The long weekend edition of the Australian Financial Review combined the normal Friday and weekend editions. I often buy the Friday edition just to read the Review section for its collection of longer pieces from around the world. This time, the Review reprinted a Slate article by Katy Waldman, The Mysteriously Memorable 20s. The subtitle gives the theme: "Why do we remember more from young adulthood than from any other time of our lives?" It's a well written piece, but it got me thinking. I don't think that she is quite right. At least, that's not been my experience. But then, the evidence may be drawn from what we think of as "normal people" as classified at points in time.
In saying this, I am drawing from my own experience, but also from the people that I have spoken to or even interviewed. My experience has been that people remember most vividly those periods of their life that have an emotional intensity both high or low that in some ways marks an important period of passage. Often, we do block out the bad. We don't forget about it, we just don't want to talk about it. But in many people's lives, the subsequent good is valued more highly because it contrasts with the dark night. We carry the scars always, we try to put those aside, talking about things highlighted by the black unseen light of the dark past.

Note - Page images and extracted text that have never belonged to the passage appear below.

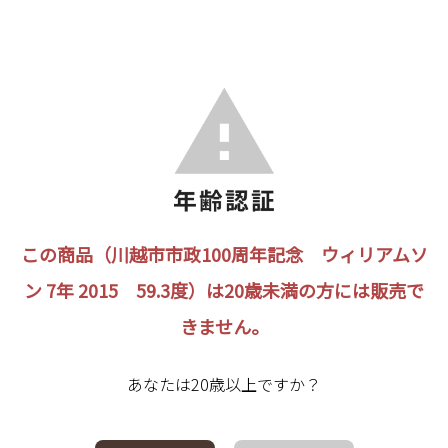
この商品（川越市市政100周年記念 ウィリアムソ
ン 7年 2015 59.3度）は20歳未満の方には販売で
きません。
あなたは20歳以上ですか？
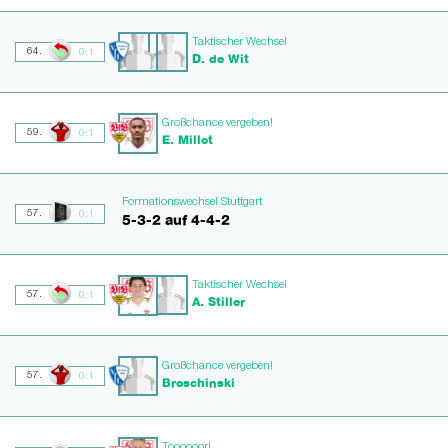
Taktischer Wechsel
64.
0:1
D. de Wit
Großchance vergeben!
59.
0:1
E. Millot
Formationswechsel Stuttgart
57.
0:1
5-3-2 auf 4-4-2
Taktischer Wechsel
57.
0:1
A. Stiller
Großchance vergeben!
57.
0:1
Broschinski
Toooooor!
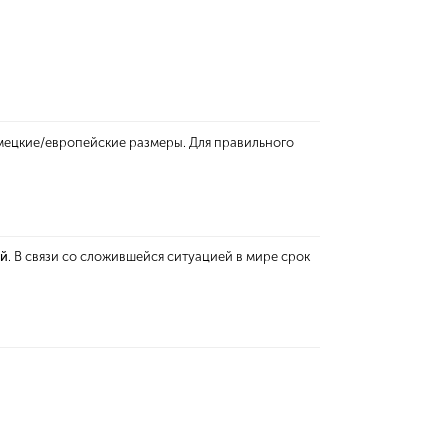
емецкие/европейские размеры. Для правильного
ей
. В связи со сложившейся ситуацией в мире срок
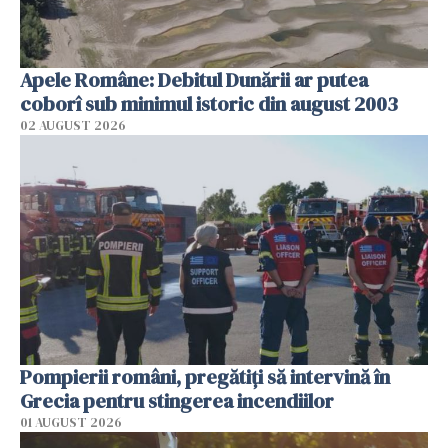
Apele Române: Debitul Dunării ar putea
coborî sub minimul istoric din august 2003
02 AUGUST 2026
Pompierii români, pregătiţi să intervină în
Grecia pentru stingerea incendiilor
01 AUGUST 2026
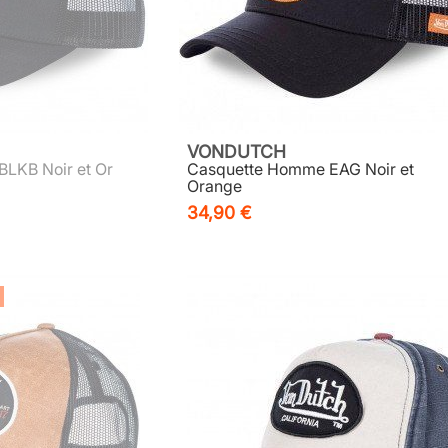
VONDUTCH
LKB Noir et Or
Casquette Homme EAG Noir et
Orange
34,90 €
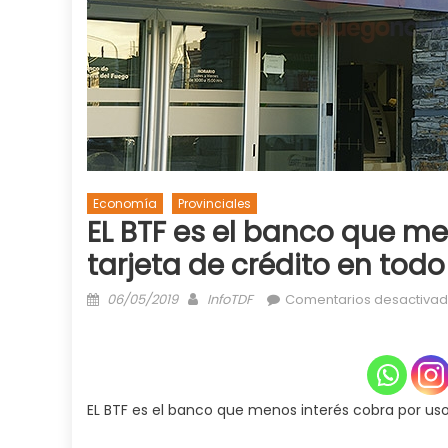
Economía
Provinciales
EL BTF es el banco que me
tarjeta de crédito en todo 
Posted
Author
06/05/2019
InfoTDF
Comentarios desactiva
on
EL BTF es el banco que menos interés cobra por uso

As both a reader and writer, I am fascinated by biography. The thing that stands out to me, the fascination, is simply the complexity of it all. In many western societies, we have forgotten how unstable life is. What we think of as normality is not normal at all.
Just take Australia in the twentieth century. At Federation, many parts of the country had just emerged from a great depression. Drought was raging, affecting people in ways outside modern ken because so many were directly or independently dependent on the land. The Great War began thirteen years later, with Australia suffering some of the highest casualties relative to population of any of the belligerents. The Great Depression followed twenty eight years after Federation, then ten years later came the Second World War.
The new Australian migrants and especially the million plus displaced people, what we would now call refugees, who came to this country were focused on survival, on recreating life in a new land. In conversation or interview, they did talk about the past prior to the war, ut did so because that more peaceful time was a relief from what was to come. And, even then, it was not clear-cut. They didn't say that their values or scripts were formed in childhood or in their twenties, but in the meld of their earlier memories with the horrors that followed.
By contrast, those born locally during the war or afterwards were the lucky generation, the first to experience a really long period of relative piece and prosperity. The nearest previous equivalent was the long period between the depression of the late 1840s and that of the crash of the late eighties, also a period of relative peace.
So I'm not sure about the validity of Katy's writing or the research on which it is based. I think that it's validity is time dependent and depends upon circumstance.
As a final aside, the nearest equivalent period to me in terms of her model is not the age twenties at all, It is the time from which I entered what is now called grade ten until I graduated from university and started work in Canberra. I was then twenty one. That early working experience and the life of a young relatively well paid single in Canberra in a share house far from home was another right of passage. But it was different.
My own life has been a series of chapters marked by sudden book-ends, abrupt shifts. If I was to apply some of Katy's questions, I would say that the period with the greatest long term impact on my values and attitudes was my school period. My views have changed considerably over my life, but I think that the statement is still true. And I left school at seventeen after repeating final year because my parents thought that I was too young to go to university.
When I look at my daughters, I think that the same thing is probably true. I have no idea how they will remember their twenties, I will ask if I survive long enough, but at twenty three and twenty five, they are closer to Katy's generation. They also come from a very different generation to mine. And that, I think, should be my end point, for our views are formed by our times.